======== INFORMATION SUPPLIED ========
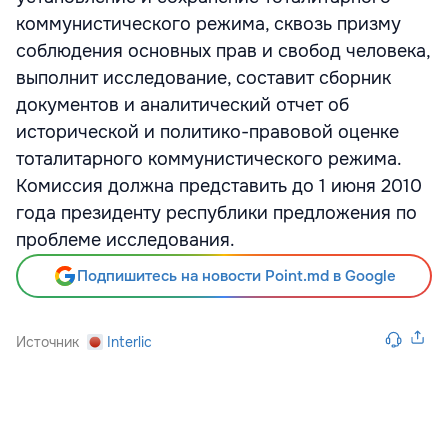
коммунистического режима, сквозь призму
соблюдения основных прав и свобод человека,
выполнит исследование, составит сборник
документов и аналитический отчет об
исторической и политико-правовой оценке
тоталитарного коммунистического режима.
Комиссия должна представить до 1 июня 2010
года президенту республики предложения по
проблеме исследования.
Подпишитесь на новости Point.md в Google
Источник
Interlic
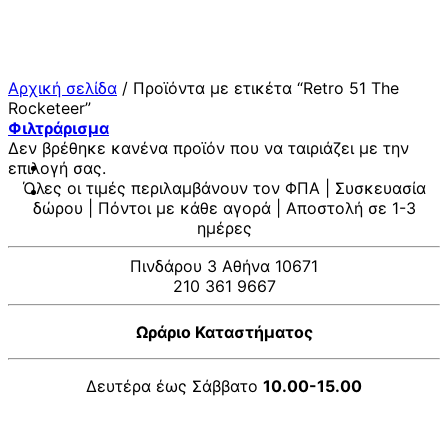
Μετάβαση
στο
περιεχόμενο
Αρχική σελίδα
/
Προϊόντα με ετικέτα “Retro 51 The
Rocketeer”
Φιλτράρισμα
Δεν βρέθηκε κανένα προϊόν που να ταιριάζει με την
επιλογή σας.
Όλες οι τιμές περιλαμβάνουν τον ΦΠΑ | Συσκευασία
δώρου | Πόντοι με κάθε αγορά | Αποστολή σε 1-3
ημέρες
Πινδάρου 3 Αθήνα 10671
210 361 9667
Ωράριο Καταστήματος
Δευτέρα έως Σάββατο
10.00-15.00
V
========
WORK REQUIRED:
Looking at the records above, in how many lines does the word "коммунистического" occur? Reply with the number alone.

RESULT FOR THIS TASK:
2